The Samhain Season

I love Samhain.

Like most kids Halloween was one of my favorite times of the year. Growing up in Texas it was especially nice because it usually meant a much needed change in the weather was coming – cooler days and longer nights rode in on the wings of costumes, trick-or-treating and free candy.

I didn’t know about the spiritual side, however; I was raised in a very Christian household. I honestly don’t think my family knew much about it either based on what they ignorantly said about “Devil’s Night” and such. In hindsight, I’m surprised we were allowed to trick-or-treat at all.

Since I’ve become Pagan, I’ve learned about the symbolism and the spiritual side of Halloween; the traditional celebration of the last harvest of the growing season and the preparations for the coming Winter months as well as remembering those that have passed on from this life into the next.

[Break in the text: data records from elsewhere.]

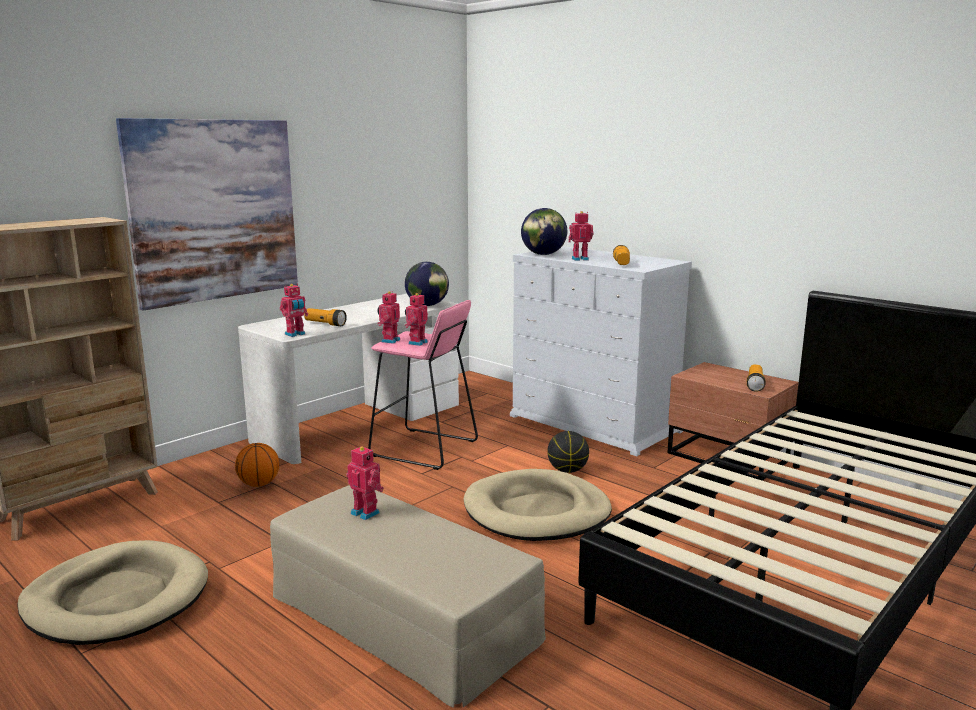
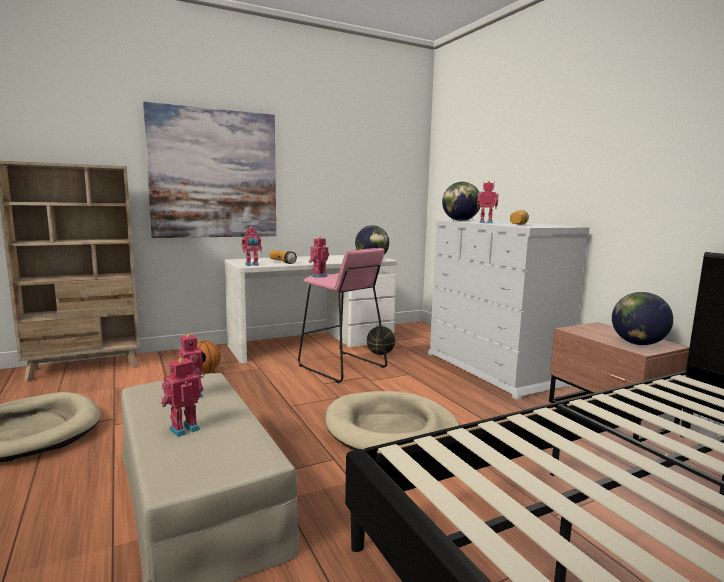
camera: 20 degrees right, 5 degrees down
toy robot [405,293,428,346] -> toy robot moved to [161,357,203,437]
basketball [547,431,589,473] -> basketball moved to [367,326,395,355]
flashlight [747,364,765,392] -> globe [612,292,673,345]

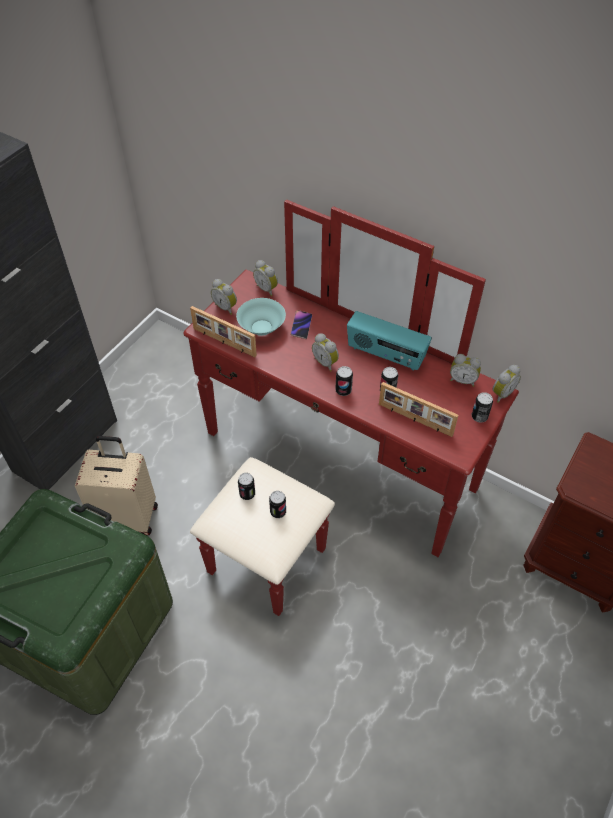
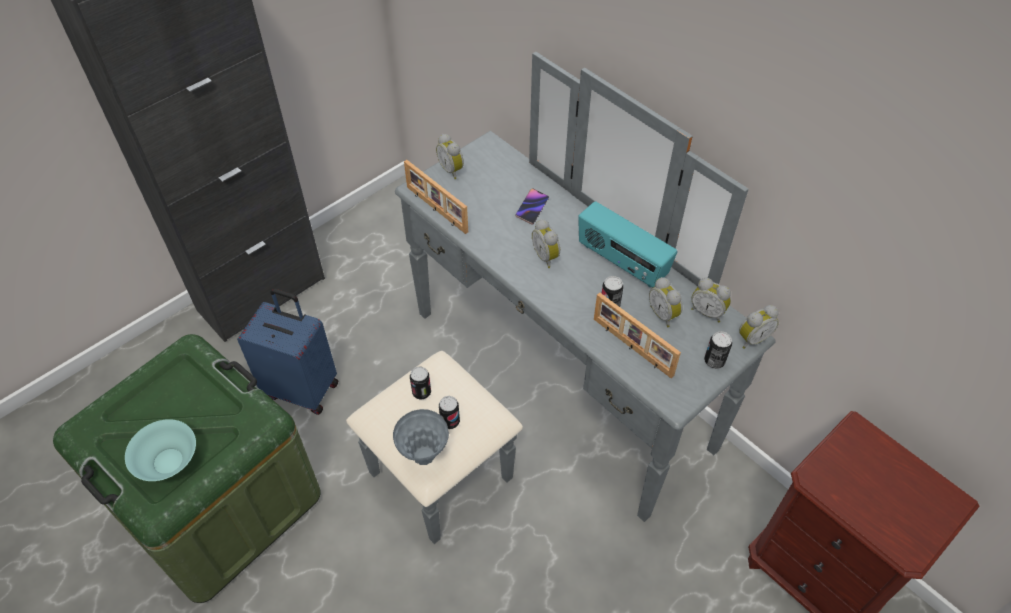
camera: 15 degrees right, 0 degrees up
beige suitcase [75,436,158,535] -> blue suitcase [237,289,338,415]
red dresser [183,199,519,616] -> grey dresser [346,52,776,544]
turquoise bowl [236,298,286,336] -> turquoise bowl moved to [125,419,196,481]
alarm clock [253,260,278,296] -> alarm clock moved to [649,277,683,327]
can [335,366,353,396] -> none
none -> grey vase [393,409,449,465]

I can really only imagine the good times had by those with a good harvest as the hard work of the summer wound down. It’s not something I’m likely ever to experience. I have a modest garden that yields some produce but I’m definitely not dependent upon it. I focus instead on the spiritual seeds I planted earlier in the year during Imbolc and Ostara. I look at what they have yielded in my life and find there is still room to celebrate. I worked on parts of my path that resulted in some very positive changes in my life.

I also learned about the thinning of the veil between worlds and communicating with the dead. I first experienced this a couple of years ago at a Samhain meetup near my home. The group facilitated a beautiful ritual where we each sent a message to a departed loved one. I remember feeling suddenly connected to that person – a very close uncle of mine. I was flooded with memories of him and could truly feel him with me. It was an amazing experience.

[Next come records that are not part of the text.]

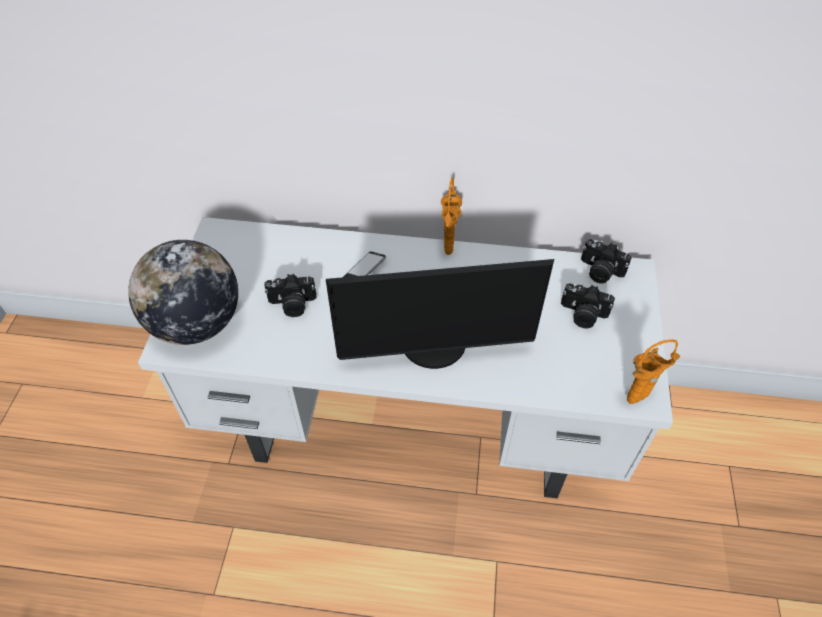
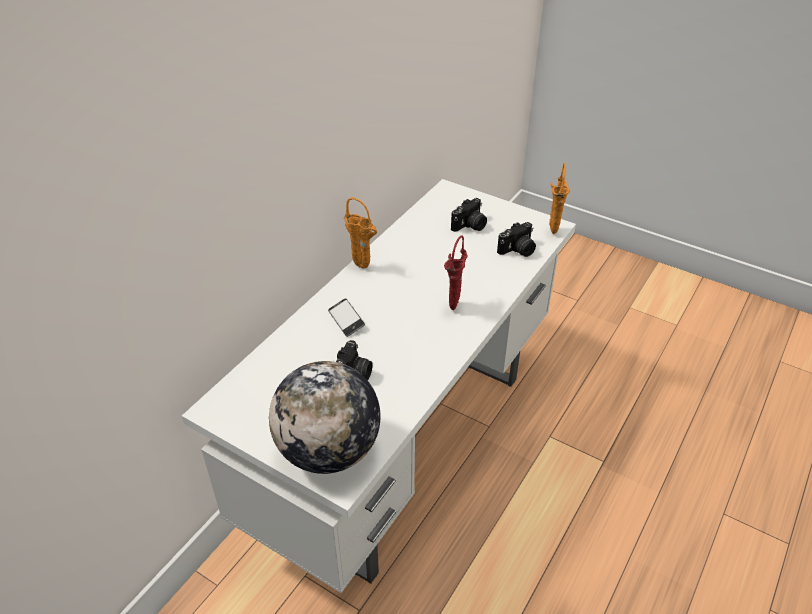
camera: 65 degrees left, 10 degrees down
monitor [326,259,554,369] -> red vase [444,236,468,310]
camera [581,239,632,284] -> camera moved to [497,222,536,257]

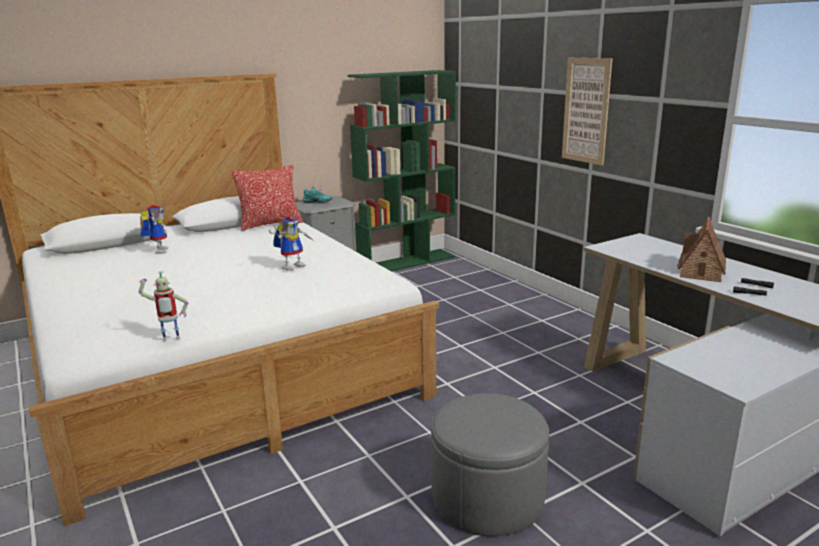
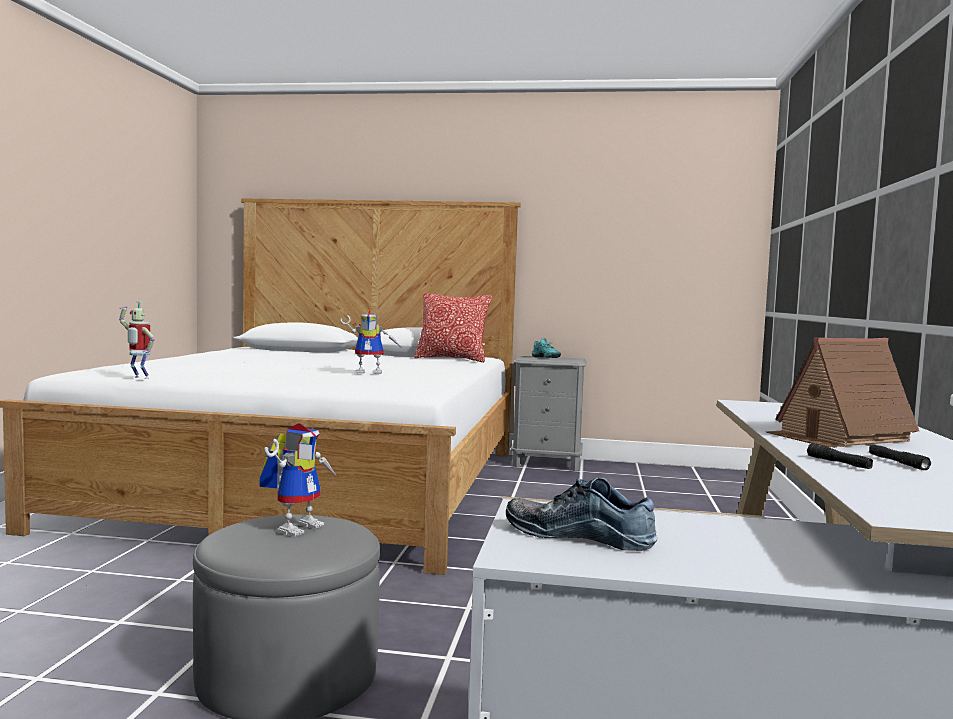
camera: 40 degrees right, 15 degrees down
toy robot [140,205,169,254] -> toy robot moved to [260,424,336,537]
green bookcase [347,70,456,272] -> none
picture [562,58,613,165] -> none
none -> shoe [506,477,657,551]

Every year Samhain seems to fly by way too quickly for me, especially when compared to other Sabbats like Yule. Yule seems to last for weeks – beginning with Thanksgiving and ending on New Year’s Day. I feel like I spend most of October just getting ready for the 31st only to have it abruptly end when I finally get to sleep.

I met someone who felt the same way at our Ostara gathering earlier this year. We talked about some different things that we can do to extend it from just one day to a whole season. It turns out it isn’t difficult to do. There are a few other things that happen at the end of October and early November.

Several other cultures also have holidays to remember the dead near October 31st. One is the Latin American holiday Dia de los Muertos. Although my family didn’t celebrate it, growing up I knew some people who did. It also begins on October 31st. The three-day celebration of Dia de los Muertos coincides with the timing of the Catholic Christian holidays of All Hallow’s Eve, All Saints Day and All Souls Day, holidays for honoring Christian saints and remembering departed family members. This is obviously not a coincidence but that discussion is for another article.

My wife is Christian so this overlap of traditions around remembering the dead is an opportunity for us to share our October holidays with each other.

I also did not know that the actual cross-quarter day is rarely, if ever, on October 31st. This year, for example, it falls closer to November 6th. We plan to mark that day with a small fire ceremony.


So, again, I love Samhain, even more now than I ever did. It still has that childhood pull for me when I watch my kids get excited about picking out their Halloween costumes, carve our pumpkins, and rush home from school to get ready to go trick-or-treating. But, as I’ve gotten to know more about it as a Pagan, it’s taken on a much deeper meaning for me. I like remembering and spending time with those I miss on the other side while marking the turning of the wheel.

The signpost for me is to also remember to take a break from all of the hard spiritual work I’ve put in over the past year and celebrate a good spiritual harvest. In my home this year we’ll be doing Samhain-related things all month long. We’ll start by decorating the house in seasonal colors and setting up an altar to remember those who have left us. We’ll pick out costumes, carve some pumpkins and go trick-or-treating with our kids. We’re also hosting a Dia de los Muertos celebration with some family and friends. I’ll end our Samhain season by marking the astronomical cross-quarter on November 6th, just in time to start preparing for the next holiday.

How do you celebrate Samhain? What plans are you making?